======== Exercise material ========
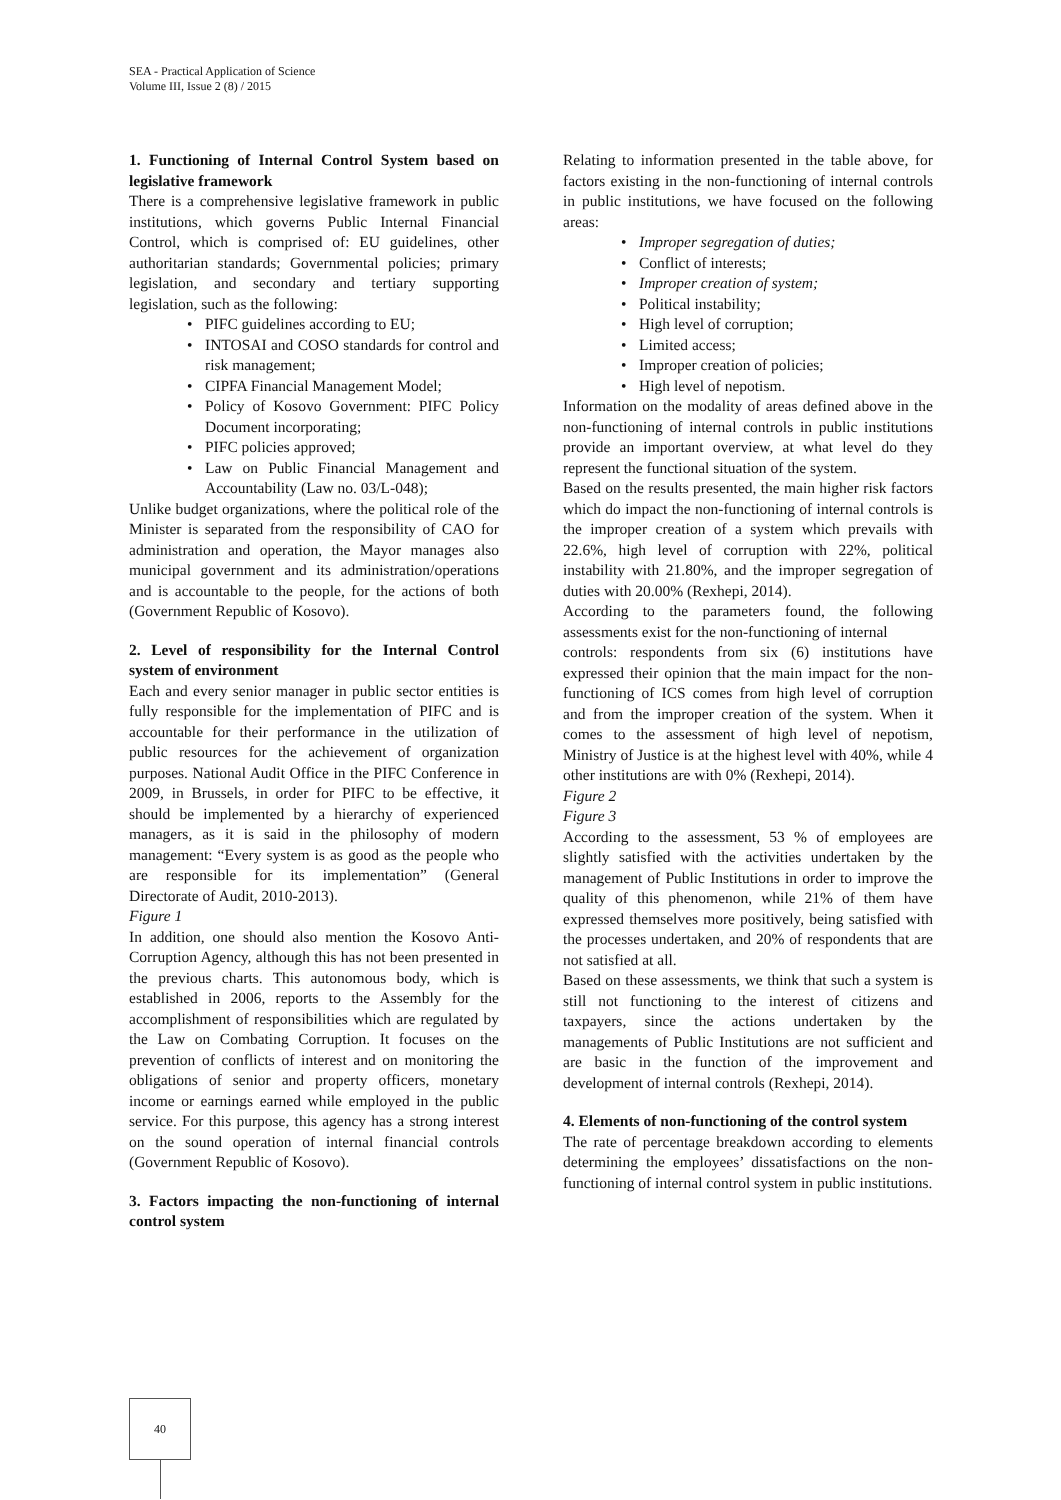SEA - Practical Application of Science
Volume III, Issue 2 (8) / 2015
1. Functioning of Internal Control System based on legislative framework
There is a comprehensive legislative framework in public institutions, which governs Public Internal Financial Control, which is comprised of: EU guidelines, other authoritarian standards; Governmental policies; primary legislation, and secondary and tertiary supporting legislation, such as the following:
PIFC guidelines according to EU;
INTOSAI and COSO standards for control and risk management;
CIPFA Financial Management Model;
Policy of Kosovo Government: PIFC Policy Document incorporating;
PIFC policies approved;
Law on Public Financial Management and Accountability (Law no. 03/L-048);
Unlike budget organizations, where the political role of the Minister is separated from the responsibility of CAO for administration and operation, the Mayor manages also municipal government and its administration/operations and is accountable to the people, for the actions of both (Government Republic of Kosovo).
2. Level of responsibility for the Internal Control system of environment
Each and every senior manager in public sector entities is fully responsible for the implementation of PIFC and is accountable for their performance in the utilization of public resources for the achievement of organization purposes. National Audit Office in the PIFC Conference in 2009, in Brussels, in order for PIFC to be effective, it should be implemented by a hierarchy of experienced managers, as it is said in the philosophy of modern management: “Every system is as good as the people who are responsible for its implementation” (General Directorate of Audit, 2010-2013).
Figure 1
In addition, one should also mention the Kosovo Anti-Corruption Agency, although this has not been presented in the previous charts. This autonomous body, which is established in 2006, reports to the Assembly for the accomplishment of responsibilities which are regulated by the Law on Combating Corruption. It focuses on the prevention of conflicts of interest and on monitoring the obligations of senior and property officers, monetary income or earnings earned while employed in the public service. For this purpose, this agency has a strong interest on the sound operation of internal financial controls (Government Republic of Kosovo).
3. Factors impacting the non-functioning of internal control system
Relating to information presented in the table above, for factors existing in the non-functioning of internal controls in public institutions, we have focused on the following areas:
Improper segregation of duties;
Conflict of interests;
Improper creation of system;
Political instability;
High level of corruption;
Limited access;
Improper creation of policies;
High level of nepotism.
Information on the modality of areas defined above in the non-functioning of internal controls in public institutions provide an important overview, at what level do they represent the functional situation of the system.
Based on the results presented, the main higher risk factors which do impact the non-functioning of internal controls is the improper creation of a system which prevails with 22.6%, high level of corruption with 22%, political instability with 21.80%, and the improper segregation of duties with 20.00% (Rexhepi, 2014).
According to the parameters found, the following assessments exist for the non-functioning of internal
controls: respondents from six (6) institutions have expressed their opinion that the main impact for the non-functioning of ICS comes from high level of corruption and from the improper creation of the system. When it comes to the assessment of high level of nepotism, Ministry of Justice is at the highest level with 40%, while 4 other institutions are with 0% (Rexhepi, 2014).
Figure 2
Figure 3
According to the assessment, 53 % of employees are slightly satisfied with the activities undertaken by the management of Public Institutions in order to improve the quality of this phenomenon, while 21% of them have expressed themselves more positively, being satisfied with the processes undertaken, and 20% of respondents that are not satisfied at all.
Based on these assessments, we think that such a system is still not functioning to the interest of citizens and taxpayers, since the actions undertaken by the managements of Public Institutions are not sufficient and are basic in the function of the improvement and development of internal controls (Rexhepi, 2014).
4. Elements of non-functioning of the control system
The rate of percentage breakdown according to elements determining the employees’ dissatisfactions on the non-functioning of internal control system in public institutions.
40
========
Your task is to copy each line of the data above that holds "instability".

Political instability;
Based on the results presented, the main higher risk factors which do impact the non-functioning of internal controls is the improper creation of a system which prevails with 22.6%, high level of corruption with 22%, political instability with 21.80%, and the improper segregation of duties with 20.00% (Rexhepi, 2014).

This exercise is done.